▸ Data shown
%%

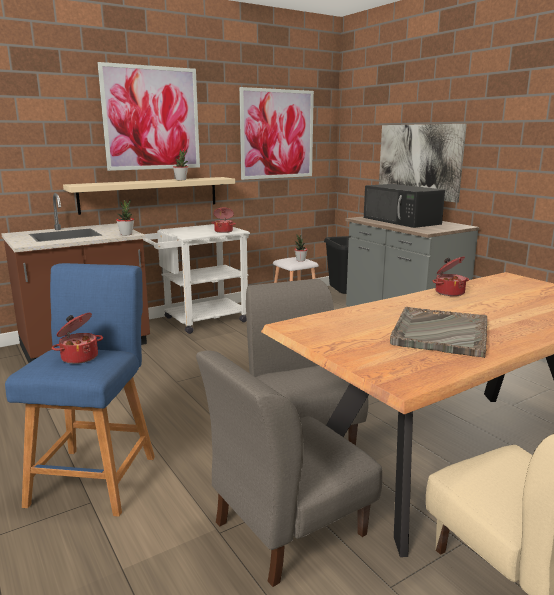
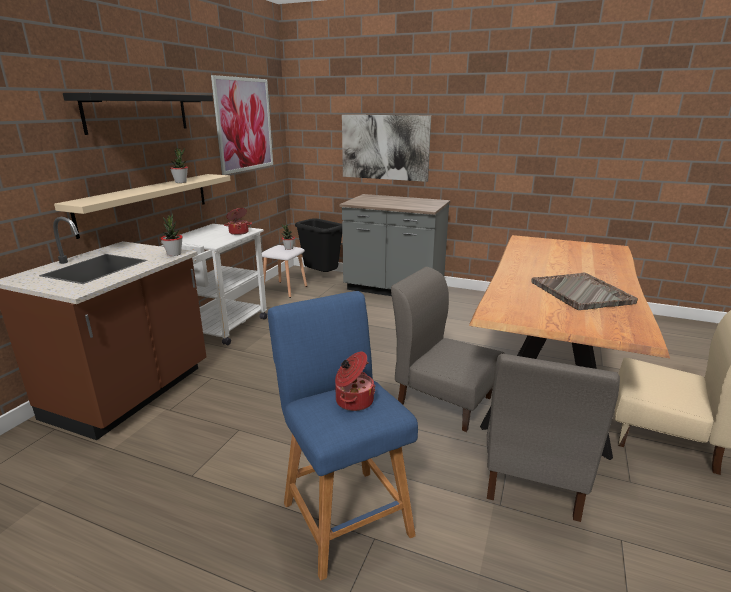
camera: 35 degrees left, 5 degrees up
(151, 118) = (138, 113): picture -> black shelf
(402, 221) = (389, 201): black microwave -> none
(449, 292) = (519, 259): cooking pot -> none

%%

▸ Problem to solve
Give the listing again exactly, excluding pictures.

▸ Solution
camera: 35 degrees left, 5 degrees up
(151, 118) = (138, 113): picture -> black shelf
(402, 221) = (389, 201): black microwave -> none
(449, 292) = (519, 259): cooking pot -> none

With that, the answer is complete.